*Exercise*
Turn everything in the records from the line containing "left hip: (140, 971, 6)" down to the line containing "left wrist: (633, 852, -20)", both of those lines included, into a numbered list with any blank lines left out.

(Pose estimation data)
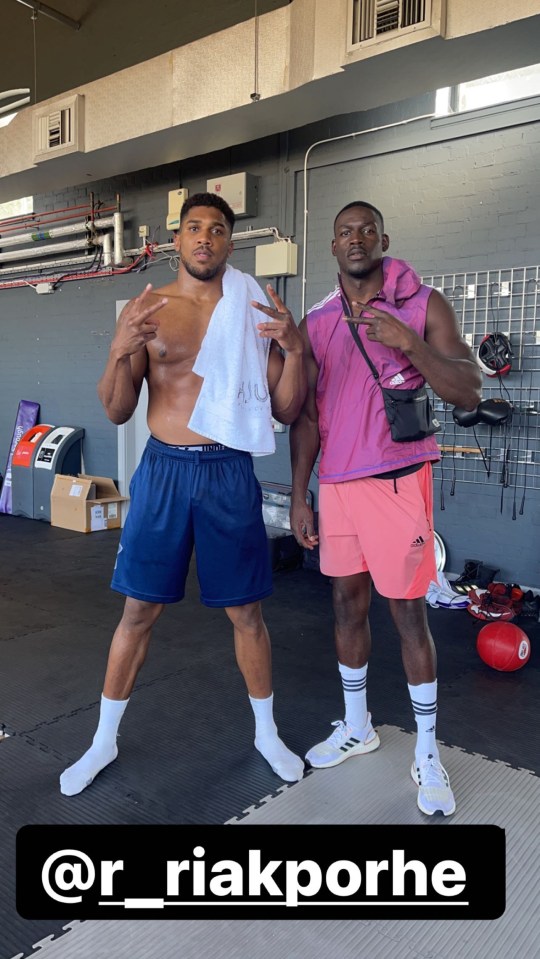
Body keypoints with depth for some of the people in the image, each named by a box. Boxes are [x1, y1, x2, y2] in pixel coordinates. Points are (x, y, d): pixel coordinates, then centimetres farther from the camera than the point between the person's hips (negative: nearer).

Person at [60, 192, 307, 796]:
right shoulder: (147, 309, 3)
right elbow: (117, 412, 1)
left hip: (229, 473, 0)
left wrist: (294, 349, -15)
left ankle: (266, 733, 31)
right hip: (163, 469, 0)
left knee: (246, 611, 9)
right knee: (138, 609, 8)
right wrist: (119, 350, -17)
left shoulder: (255, 311, 4)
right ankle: (104, 740, 28)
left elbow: (286, 411, 2)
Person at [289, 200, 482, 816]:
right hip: (335, 483, 4)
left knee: (407, 611, 0)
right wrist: (298, 497, 7)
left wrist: (410, 345, -20)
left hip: (397, 482, -4)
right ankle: (356, 728, 30)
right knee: (346, 603, 12)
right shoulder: (316, 323, 10)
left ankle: (427, 752, 16)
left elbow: (468, 394, -6)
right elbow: (306, 415, 10)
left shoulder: (423, 305, -1)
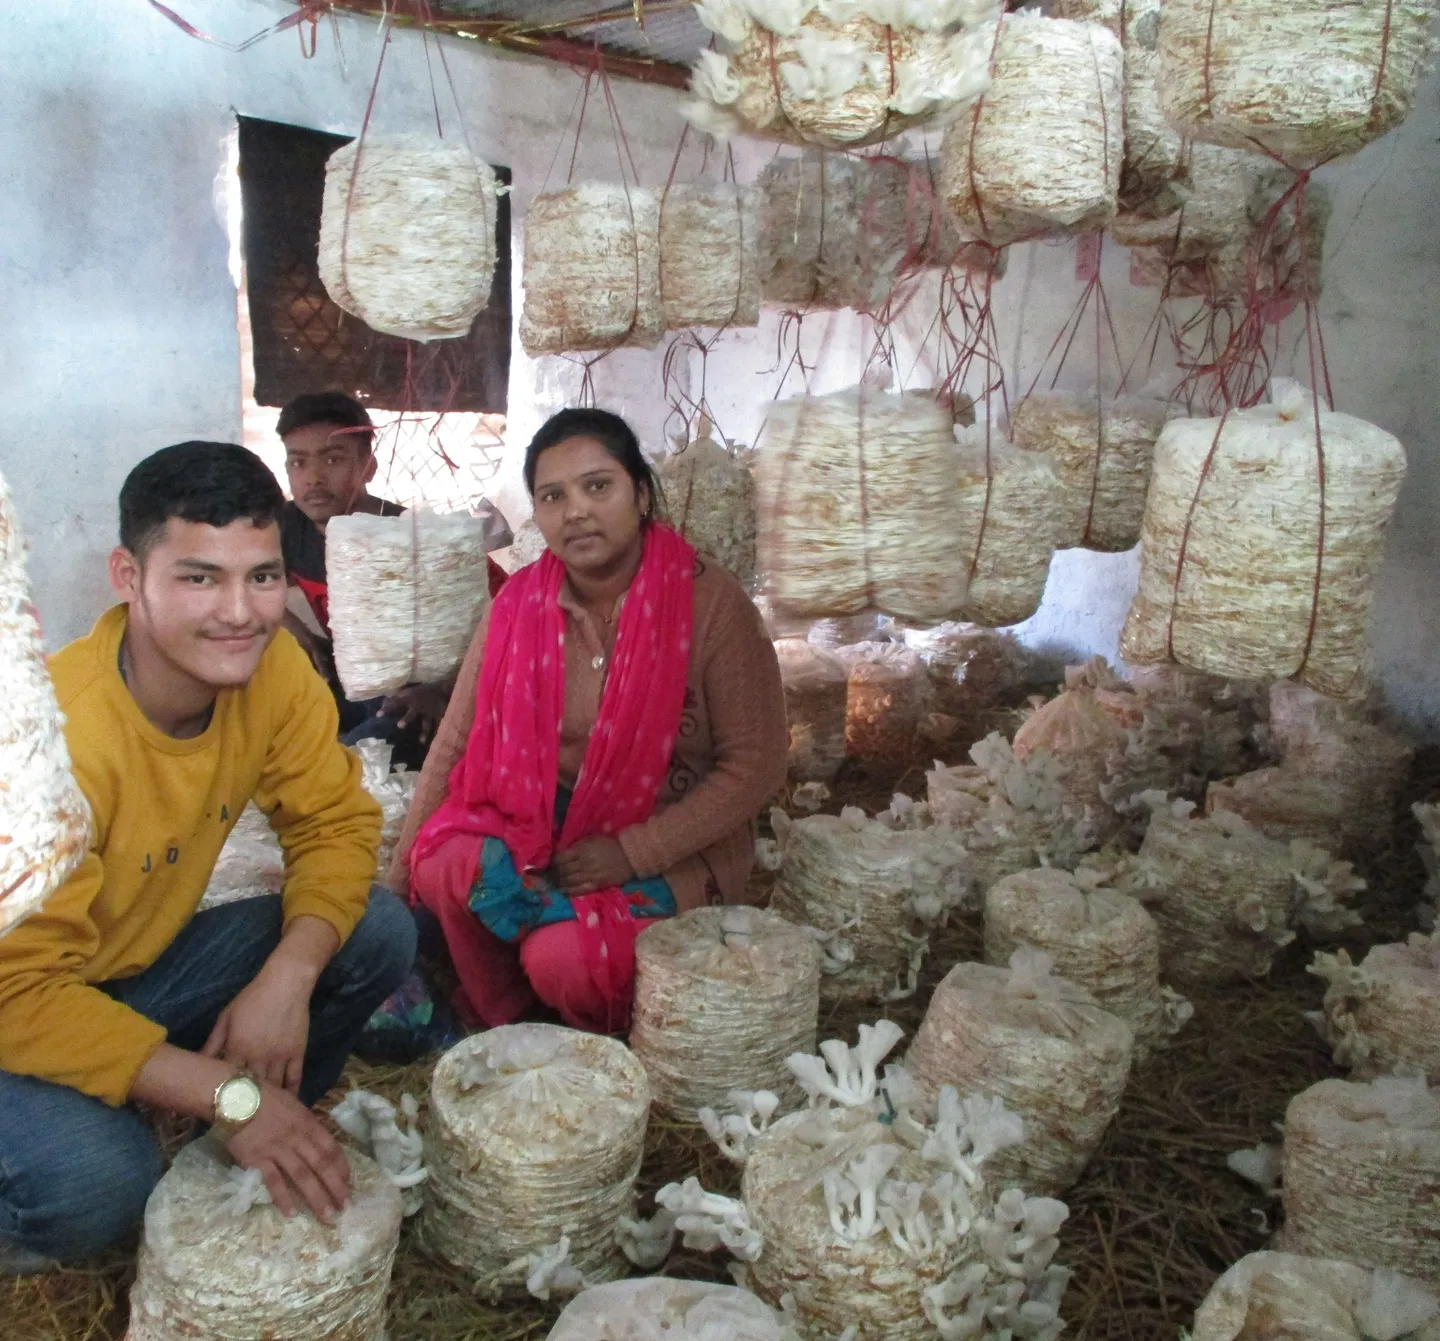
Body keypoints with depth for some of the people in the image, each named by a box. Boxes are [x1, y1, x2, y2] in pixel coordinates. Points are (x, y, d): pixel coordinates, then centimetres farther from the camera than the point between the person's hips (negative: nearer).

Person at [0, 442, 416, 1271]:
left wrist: (288, 975, -26)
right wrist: (228, 1093, -33)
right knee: (96, 1177, -33)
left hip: (140, 971, 6)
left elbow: (337, 825, -8)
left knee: (376, 931, -13)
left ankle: (268, 1149, 8)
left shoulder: (273, 668, -16)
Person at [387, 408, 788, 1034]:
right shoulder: (520, 604, -5)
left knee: (563, 959, -28)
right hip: (543, 828, 4)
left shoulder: (709, 602, -17)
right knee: (445, 866, -25)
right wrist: (397, 875, -6)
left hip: (672, 849, -3)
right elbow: (456, 743, -1)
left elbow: (756, 765, -16)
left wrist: (633, 852, -20)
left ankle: (608, 1043, 10)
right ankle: (505, 1026, 5)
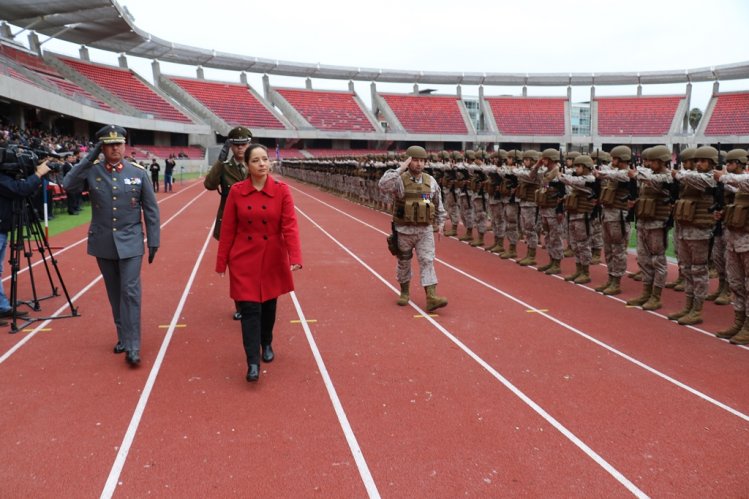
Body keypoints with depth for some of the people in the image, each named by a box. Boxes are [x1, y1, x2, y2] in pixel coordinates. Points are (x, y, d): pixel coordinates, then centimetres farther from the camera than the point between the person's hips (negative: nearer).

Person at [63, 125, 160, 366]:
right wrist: (89, 158, -19)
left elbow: (151, 210, 1)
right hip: (103, 243, 2)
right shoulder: (91, 170, -1)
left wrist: (154, 241, -1)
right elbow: (68, 185, -19)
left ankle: (132, 346, -5)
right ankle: (123, 337, 26)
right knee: (114, 292, 12)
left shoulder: (139, 172, -3)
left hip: (130, 242, -2)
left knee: (130, 291, -8)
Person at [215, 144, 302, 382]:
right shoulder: (236, 191, -5)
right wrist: (221, 262, 1)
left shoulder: (282, 190, -6)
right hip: (245, 259, -1)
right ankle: (253, 363, 1)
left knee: (269, 305, 15)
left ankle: (267, 345, 39)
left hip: (272, 259, 1)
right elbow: (227, 229, 0)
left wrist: (295, 258, -24)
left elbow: (290, 226, -11)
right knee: (250, 309, -5)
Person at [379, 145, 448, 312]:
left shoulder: (431, 181, 2)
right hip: (404, 231, -2)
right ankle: (404, 292, 32)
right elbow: (383, 186, -31)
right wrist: (399, 169, -28)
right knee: (404, 262, 13)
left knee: (427, 262, -7)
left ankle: (431, 298, -12)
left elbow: (438, 204, 14)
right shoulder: (400, 180, -10)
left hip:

*Response to the exercise*
1. left hip: (140, 971, 6)
2. left elbow: (337, 825, -8)
3. left knee: (376, 931, -13)
4. left ankle: (268, 1149, 8)
5. left shoulder: (273, 668, -16)
6. Person at [387, 408, 788, 1034]:
7. right shoulder: (520, 604, -5)
8. left knee: (563, 959, -28)
9. right hip: (543, 828, 4)
10. left shoulder: (709, 602, -17)
11. right knee: (445, 866, -25)
12. right wrist: (397, 875, -6)
13. left hip: (672, 849, -3)
14. right elbow: (456, 743, -1)
15. left elbow: (756, 765, -16)
16. left wrist: (633, 852, -20)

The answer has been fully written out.